PRESS: ‘David’s Friend’ at The Club at La MaMa (NY Theatre Guide)

Posted By: Marc Miller on: January 29, 2017

Remember the ’80s? Nora Burns sure does, and in her stage memoir “David’s Friend” she conjures up a vivid portrait of a carefree, hedonistic era that seeped away tragically and wrenchingly. But the downtown performer’s story isn’t a downer. On the contrary, it’s a celebration, both specific to Burns’ singular friendship with David (we never find out his last name) and redolent of an entire era that not that many are around to remember, and those who are…can’t.

Burns offers a straightforward, lively autobiography, one of clubs and coke and half-recalled hangovers.

The decade that Burns recounts isn’t a decade shared by everyone. It’s a pretty singular milieu: the glittery ’80s of gay and mixed discos, most prominently Studio 54, and the fabulous people who danced, drank, and drugged through it. On a mostly bare stage with helpful projections and videos (Len Whitney’s), and invaluably assisted by Billy Hough, who plays any number of gay boys she bumped up against, Burns offers a straightforward, lively autobiography, one of clubs and coke and half-recalled hangovers.

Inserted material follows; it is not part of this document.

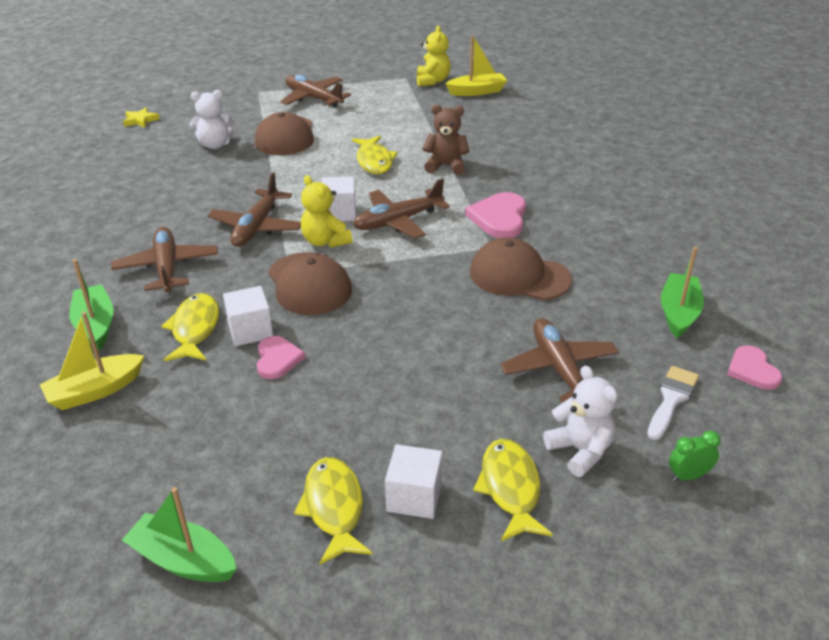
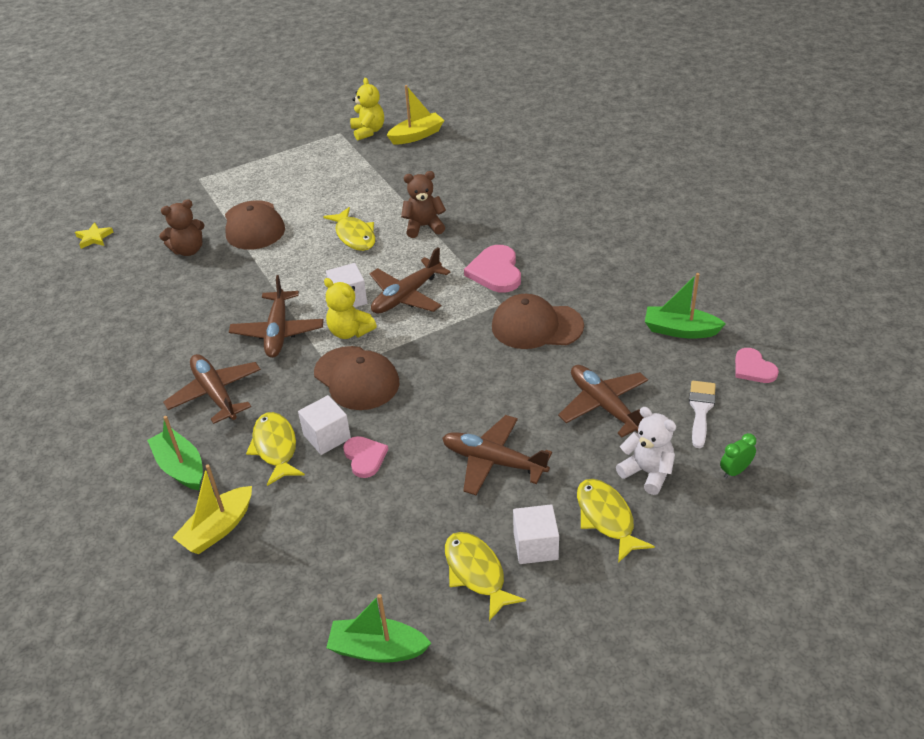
camera: 15 degrees left, 5 degrees up
(215, 145) = (188, 250): white teddy bear -> brown teddy bear
(313, 98) = (259, 175): brown plane -> brown plane (493, 461)
(679, 313) = (680, 330): green boat -> green boat turned 75 degrees counterclockwise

As a teenager in Boston, she quickly discovered an affinity for gay men, their music, and the pre-HIV/AIDS, party-all-you-can lifestyle they pursued. There’s an impolite name for this sort of woman that my editor probably won’t let me use, so let’s just say Burns quickly found out she was one, and embraced it. Growing up, she says, “My first word was ‘honey,’ and my pacifier was mid-century modern.” At 17 in Boston, she fell in (and, mostly platonically, fell in love) with David, who was similarly young and fun-loving, and dissimilarly charismatic—a “life magnet,” she says, one of those people who makes things happen just by their presence.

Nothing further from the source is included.